The committee said that if he could make those materials available to the committee this week, they would have time to review the alternative materials and give Epstein a ‘yes’ or ‘no’ at their Oct. 22 meeting.
“We’re offering to do this at our own cost and expense … having to put in slate would be a significant hardship for us,” said Epstein, adding that he had looked for quotes from contractors to redo the roof as a slate roof, but slate roof contractors are limited.
Their two quotes for slate roofs are $47,000 and $55,000. Asphalt would be $15,500
“We’re going to get funding from our foundation partners to do this. They’ve been very clear with us that the maximum that we could expect would be to cover the cost of doing the asphalt roof,” said Epstein, adding that they would “likely have to replace the sheeting underneath the roof” an additional $8,000 and put in two skylights, another additional cost.
Since the house is not designated as historic by the town or county, “we would not qualify for any historic preservation funding.”
“We are as interested as anybody in making this look absolutely as attractive, as energy efficient and as good as we possibly can. We’ve put a tremendous amount of money into the building, more than $400,000 since we moved in, we’ve done an awful amount of improvements to the grounds, we have taken that dilapidated pool and turned it into a beautiful wildflower garden, put in trails, a number of other improvements.”

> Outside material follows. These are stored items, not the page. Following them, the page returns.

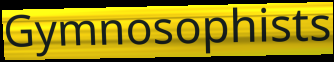
GymnosophistsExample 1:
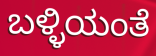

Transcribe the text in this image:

ಬಳ್ಳಿಯಂತೆ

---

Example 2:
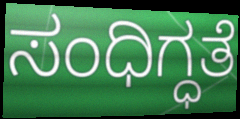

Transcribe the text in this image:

ಸಂಧಿಗ್ಧತೆ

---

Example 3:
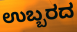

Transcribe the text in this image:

ಉಬ್ಬರದ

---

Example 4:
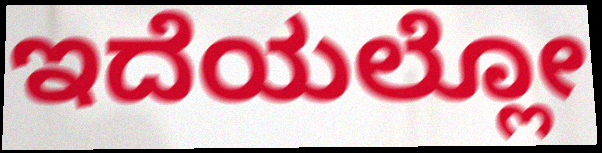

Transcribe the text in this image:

ಇದೆಯಲ್ಲೋ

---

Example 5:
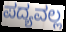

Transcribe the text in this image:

ಪದ್ಯವಲ್ಲ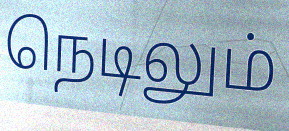
நெடிலும்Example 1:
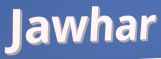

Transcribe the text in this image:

Jawhar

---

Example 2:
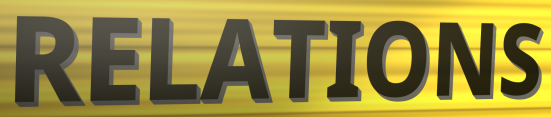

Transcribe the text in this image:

RELATIONS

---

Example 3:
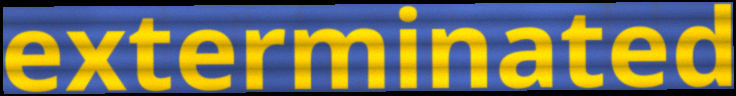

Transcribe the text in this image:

exterminated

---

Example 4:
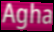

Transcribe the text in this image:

Agha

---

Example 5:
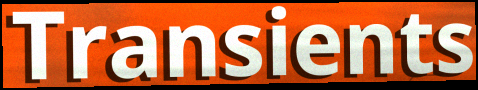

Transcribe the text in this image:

Transients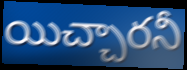
యిచ్చారనీ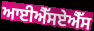
ਆਈਐੱਸਏਐੱਸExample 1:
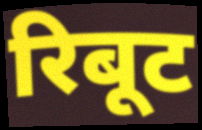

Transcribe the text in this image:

रिबूट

However, despite the investments Land Conservancy has put in, the township was still concerned with the asphalt roof, given the amount Land Conservancy pays to lease the building, which is $1 per year.
“You’re leasing a building which is not necessarily historic, but it has a look to it. You’re leasing it for $1 a year. In the lease you’re required to maintain that building. I understand that asphalt shingles would be (less costly) but you’re leasing a building that has a slate roof so you’re here asking us to cheapen a building that you’re leasing,” said the committee.

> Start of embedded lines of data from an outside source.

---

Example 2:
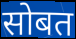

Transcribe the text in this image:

सोबत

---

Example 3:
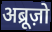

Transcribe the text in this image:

अब्रूज़ो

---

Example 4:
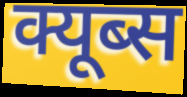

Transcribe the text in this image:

क्यूब्स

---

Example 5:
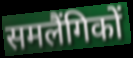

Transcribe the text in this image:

समलैंगिकों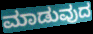
ಮಾಡುವುದ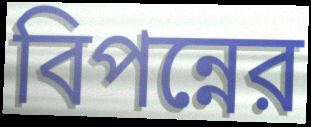
বিপন্নের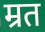
म्रत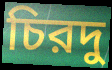
চিরদুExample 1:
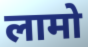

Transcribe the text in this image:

लामो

The Land Conservancy of NJ leased the land from the township 12 years ago and the lease is for 25 years with a 25-year renewal, “effectively 50 years” and when asked, Epstein said that the life expectancy of a slate roof is “significantly longer than an asphalt roof.”

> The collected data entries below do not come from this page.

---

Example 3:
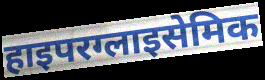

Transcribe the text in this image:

हाइपरग्लाइसेमिक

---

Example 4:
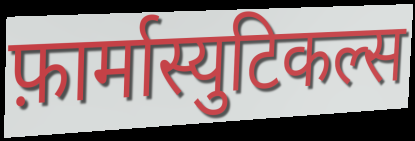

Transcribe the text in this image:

फ़ार्मास्युटिकल्स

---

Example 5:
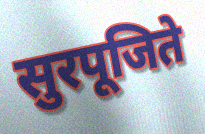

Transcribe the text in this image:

सुरपूजिते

One of the projects they did was insulation, geo thermal heating and cooling in the building which came out to about $55,000.
The township added that even if it’s not noticable from a distance, it’s visibly clear that it’s not a slate roof when you get closer to the building, to which Epstein agreed.
The committee then played around with the idea of possibly allowing the asphalt roof during the tenant’s lease but require it be returned with a slate roof at the end of the lease. However some were worried if something were to happen during the 50-year lease, such as “the Land Conservancy folding” there may be no slate roof.
Epstein said that allowing an asphalt roof during the lease and then requiring a slate roof before giving the building back to the town, was “a very reasonable request” because over the lifespan of an asphalt roof, “we can plan to have those funds. Over four months, there’s no way we can get that money.”The discussion was tabled until the next meeting to allow Epstein to look into other non-asphalt composite materials that imitated the look of slate.